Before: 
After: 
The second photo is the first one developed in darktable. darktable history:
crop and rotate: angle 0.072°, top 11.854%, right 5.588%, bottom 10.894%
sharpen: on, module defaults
+++++
REQUIRED TASK:
Turn the data above into a numbered list with one line per item, leaving out any blank lines.

REPLY:
1. Before: 
2. After: 
3. The second photo is the first one developed in darktable. darktable history:
4. crop and rotate: angle 0.072°, top 11.854%, right 5.588%, bottom 10.894%
5. sharpen: on, module defaults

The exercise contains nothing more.